A lot of people, especially professionals and small business owners, have a poor opinion of unions. They feel that unions prevent meaningful civil service reform from taking place. They feel that historically, Democratic politicians have been forced to acquiesce to Labor demands, in order to gain valuable endorsements and for fundraising purposes. They feel that collective bargaining agreements hamstring employers and the government by driving costs to unbearable levels. Perhaps, there is something to these allegations. Perhaps what some call Big Labor has contributed to this negative image. Perhaps collaboration on civil service reform, which is in progress, is the most direct path to resolution. The stark truth is that unions are absolutely necessary and must become more viable if we are to get our nation back on track, because unions are the only reason we still have a middle class.

Unions built America. Unions brought safer working conditions. Unions won decent wages that raised generations. It's no accident that the decline of unions over the past fifty years has coincided with the apparent genocide of the middle class. Multinationals declared war on unions because it makes for better profits to send jobs overseas. This is a short-sighted and failed approach, economically speaking. With no middle class, there will be no consumer class. If multinationals won't come to support unions for humane reasons, perhaps they will to protect their long-term future.

How do we increase union membership to 1955 levels? We have to go to the largest employers. As consumers, we must ask multinational corporations such as Wal-Mart and Starbucks to stop unlawfully discouraging union membership. There is actually a Starbucks Workers Union, an IWW affiliate, although it is not currently NLRB-certified. New York City has seen a lot of activity with this union. At 42% insured, Starbucks actually has a lower percentage of workers with health insurance than Wal-Mart's 47%. To avoid potential threats of employer-mandated health coverage, Starbucks only employs 20% of workers as full-time employees. The rest are part-time employees with no guarantee of a regular schedule. This is a practice (common to employers in communities where employer-mandated coverage is the law, by the way) that unions could address.

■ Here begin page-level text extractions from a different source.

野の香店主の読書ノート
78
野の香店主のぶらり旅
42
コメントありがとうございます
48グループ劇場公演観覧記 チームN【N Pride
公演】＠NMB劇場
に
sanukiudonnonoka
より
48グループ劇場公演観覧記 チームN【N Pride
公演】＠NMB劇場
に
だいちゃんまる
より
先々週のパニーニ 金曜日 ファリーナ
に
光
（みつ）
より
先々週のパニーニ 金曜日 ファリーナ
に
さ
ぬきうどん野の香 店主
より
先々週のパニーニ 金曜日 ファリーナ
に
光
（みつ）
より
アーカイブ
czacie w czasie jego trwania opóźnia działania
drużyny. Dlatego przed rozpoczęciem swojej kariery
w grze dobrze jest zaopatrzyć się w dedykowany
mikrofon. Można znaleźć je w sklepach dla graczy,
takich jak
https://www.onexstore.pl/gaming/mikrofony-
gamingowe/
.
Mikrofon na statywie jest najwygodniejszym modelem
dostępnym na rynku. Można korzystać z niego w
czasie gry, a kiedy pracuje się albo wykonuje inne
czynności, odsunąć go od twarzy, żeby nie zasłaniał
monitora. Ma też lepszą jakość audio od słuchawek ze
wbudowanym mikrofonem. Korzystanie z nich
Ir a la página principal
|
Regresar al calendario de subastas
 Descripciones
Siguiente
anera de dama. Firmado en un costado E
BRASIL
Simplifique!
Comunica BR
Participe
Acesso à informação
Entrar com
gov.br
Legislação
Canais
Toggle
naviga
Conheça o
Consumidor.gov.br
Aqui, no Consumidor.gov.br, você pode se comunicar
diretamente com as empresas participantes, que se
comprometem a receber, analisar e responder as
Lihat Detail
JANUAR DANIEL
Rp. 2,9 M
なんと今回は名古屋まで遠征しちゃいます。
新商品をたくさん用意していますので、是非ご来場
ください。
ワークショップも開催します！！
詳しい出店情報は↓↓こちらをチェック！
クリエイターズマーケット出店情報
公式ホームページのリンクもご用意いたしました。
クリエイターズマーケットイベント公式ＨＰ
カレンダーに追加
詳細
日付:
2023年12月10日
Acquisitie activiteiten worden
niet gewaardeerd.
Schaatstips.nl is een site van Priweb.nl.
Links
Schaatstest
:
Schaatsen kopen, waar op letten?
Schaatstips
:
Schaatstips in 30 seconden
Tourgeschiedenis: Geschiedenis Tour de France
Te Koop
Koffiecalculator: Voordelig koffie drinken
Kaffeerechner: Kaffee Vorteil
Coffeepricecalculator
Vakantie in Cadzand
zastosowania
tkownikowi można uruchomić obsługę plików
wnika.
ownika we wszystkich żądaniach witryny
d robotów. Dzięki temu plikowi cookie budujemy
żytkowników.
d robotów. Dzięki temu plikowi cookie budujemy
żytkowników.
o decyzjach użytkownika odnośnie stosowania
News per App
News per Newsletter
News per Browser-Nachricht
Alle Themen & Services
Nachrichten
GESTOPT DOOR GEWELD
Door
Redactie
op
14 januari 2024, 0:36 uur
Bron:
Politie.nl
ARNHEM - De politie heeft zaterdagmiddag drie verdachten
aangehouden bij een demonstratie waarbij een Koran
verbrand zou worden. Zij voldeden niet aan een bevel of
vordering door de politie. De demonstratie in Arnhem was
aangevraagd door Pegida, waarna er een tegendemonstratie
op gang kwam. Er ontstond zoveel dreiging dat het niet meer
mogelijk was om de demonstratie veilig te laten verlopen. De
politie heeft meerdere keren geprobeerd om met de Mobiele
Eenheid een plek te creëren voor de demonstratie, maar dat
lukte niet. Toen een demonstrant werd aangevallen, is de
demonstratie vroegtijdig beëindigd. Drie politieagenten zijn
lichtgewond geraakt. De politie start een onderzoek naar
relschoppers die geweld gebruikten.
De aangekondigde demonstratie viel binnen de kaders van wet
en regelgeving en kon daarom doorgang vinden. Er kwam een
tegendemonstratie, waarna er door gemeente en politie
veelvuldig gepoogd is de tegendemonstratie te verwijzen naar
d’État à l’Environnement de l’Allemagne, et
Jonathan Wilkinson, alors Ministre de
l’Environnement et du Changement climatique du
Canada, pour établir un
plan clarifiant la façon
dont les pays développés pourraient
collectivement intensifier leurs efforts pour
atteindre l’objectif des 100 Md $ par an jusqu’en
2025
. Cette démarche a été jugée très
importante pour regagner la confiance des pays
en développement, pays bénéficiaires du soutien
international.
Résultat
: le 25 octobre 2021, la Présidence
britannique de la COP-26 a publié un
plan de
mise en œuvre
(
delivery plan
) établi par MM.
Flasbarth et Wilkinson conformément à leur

Wal-Mart, obviously, is a different animal. Much has been written about Wal-Mart's opposition to unions. Consider that Wal-Mart purchased the domain name www.unionizewalmart.com, and it's registered to headquarters in Arkansas, but there's no website in existence promoting union membership in its stores. Wal-Mart won't even spring for the extra $10 per year to hide the WHOIS information on Network Solutions' website. Another brilliant public relations move!

Corporate America has become quite clever at blaming unions for its problems. Some commentators blame unions for the implosion of the airline and auto industries. But it is a stunning lack of innovation and, in the auto industry's case, a long and unholy alliance with Big Oil, that has caused these industries to fail. Making life more difficult for unions might help multinationals with their profits, but it won't rebuild the middle class. America needs a new industry, and a strong union base for support. It is the only way we will be able to rebuild ourselves from the inside out.